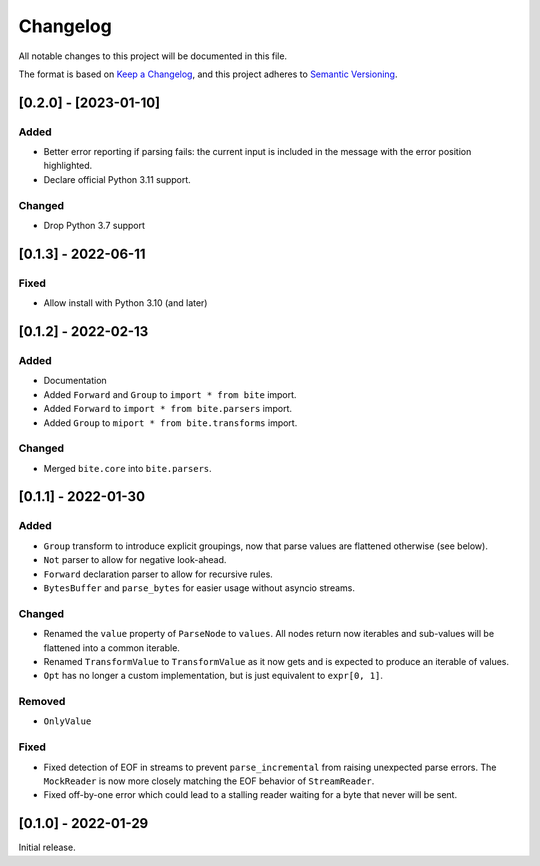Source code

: Changelog
=========

All notable changes to this project will be documented in this file.

The format is based on `Keep a Changelog <https://keepachangelog.com/en/1.0.0/>`_,
and this project adheres to `Semantic Versioning <https://semver.org/spec/v2.0.0.html>`_.

[0.2.0] - [2023-01-10]
----------------------

Added
^^^^^

* Better error reporting if parsing fails: the current input is included in
  the message with the error position highlighted.
* Declare official Python 3.11 support.

Changed
^^^^^^^

* Drop Python 3.7 support


[0.1.3] - 2022-06-11
--------------------

Fixed
^^^^^

* Allow install with Python 3.10 (and later)


[0.1.2] - 2022-02-13
--------------------

Added
^^^^^

* Documentation
* Added ``Forward`` and ``Group`` to ``import * from bite`` import.
* Added ``Forward`` to ``import * from bite.parsers`` import.
* Added ``Group`` to ``miport * from bite.transforms`` import.

Changed
^^^^^^^

* Merged ``bite.core`` into ``bite.parsers``.


[0.1.1] - 2022-01-30
--------------------

Added
^^^^^

* ``Group`` transform to introduce explicit groupings, now that parse values
  are flattened otherwise (see below).
* ``Not`` parser to allow for negative look-ahead.
* ``Forward`` declaration parser to allow for recursive rules.
* ``BytesBuffer`` and ``parse_bytes`` for easier usage without asyncio streams.

Changed
^^^^^^^

* Renamed the ``value`` property of ``ParseNode`` to ``values``. All nodes
  return now iterables and sub-values will be flattened into a common iterable.
* Renamed ``TransformValue`` to ``TransformValue`` as it now gets and is
  expected to produce an iterable of values.
* ``Opt`` has no longer a custom implementation, but is just equivalent to
  ``expr[0, 1]``.

Removed
^^^^^^^

* ``OnlyValue``


Fixed
^^^^^

* Fixed detection of EOF in streams to prevent ``parse_incremental`` from
  raising unexpected parse errors. The ``MockReader`` is now more closely
  matching the EOF behavior of ``StreamReader``.
* Fixed off-by-one error which could lead to a stalling reader waiting for a
  byte that never will be sent.


[0.1.0] - 2022-01-29
--------------------

Initial release.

————

[Task item]
Exactly reproduce each record, leaving out any pictures.

[Problem solution]
Source code

: Changelog
=========

All notable changes to this project will be documented in this file.

The format is based on `Keep a Changelog <https://keepachangelog.com/en/1.0.0/>`_,
and this project adheres to `Semantic Versioning <https://semver.org/spec/v2.0.0.html>`_.

[0.2.0] - [2023-01-10]
----------------------

Added
^^^^^

* Better error reporting if parsing fails: the current input is included in
  the message with the error position highlighted.
* Declare official Python 3.11 support.

Changed
^^^^^^^

* Drop Python 3.7 support


[0.1.3] - 2022-06-11
--------------------

Fixed
^^^^^

* Allow install with Python 3.10 (and later)


[0.1.2] - 2022-02-13
--------------------

Added
^^^^^

* Documentation
* Added ``Forward`` and ``Group`` to ``import * from bite`` import.
* Added ``Forward`` to ``import * from bite.parsers`` import.
* Added ``Group`` to ``miport * from bite.transforms`` import.

Changed
^^^^^^^

* Merged ``bite.core`` into ``bite.parsers``.


[0.1.1] - 2022-01-30
--------------------

Added
^^^^^

* ``Group`` transform to introduce explicit groupings, now that parse values
  are flattened otherwise (see below).
* ``Not`` parser to allow for negative look-ahead.
* ``Forward`` declaration parser to allow for recursive rules.
* ``BytesBuffer`` and ``parse_bytes`` for easier usage without asyncio streams.

Changed
^^^^^^^

* Renamed the ``value`` property of ``ParseNode`` to ``values``. All nodes
  return now iterables and sub-values will be flattened into a common iterable.
* Renamed ``TransformValue`` to ``TransformValue`` as it now gets and is
  expected to produce an iterable of values.
* ``Opt`` has no longer a custom implementation, but is just equivalent to
  ``expr[0, 1]``.

Removed
^^^^^^^

* ``OnlyValue``


Fixed
^^^^^

* Fixed detection of EOF in streams to prevent ``parse_incremental`` from
  raising unexpected parse errors. The ``MockReader`` is now more closely
  matching the EOF behavior of ``StreamReader``.
* Fixed off-by-one error which could lead to a stalling reader waiting for a
  byte that never will be sent.


[0.1.0] - 2022-01-29
--------------------

Initial release.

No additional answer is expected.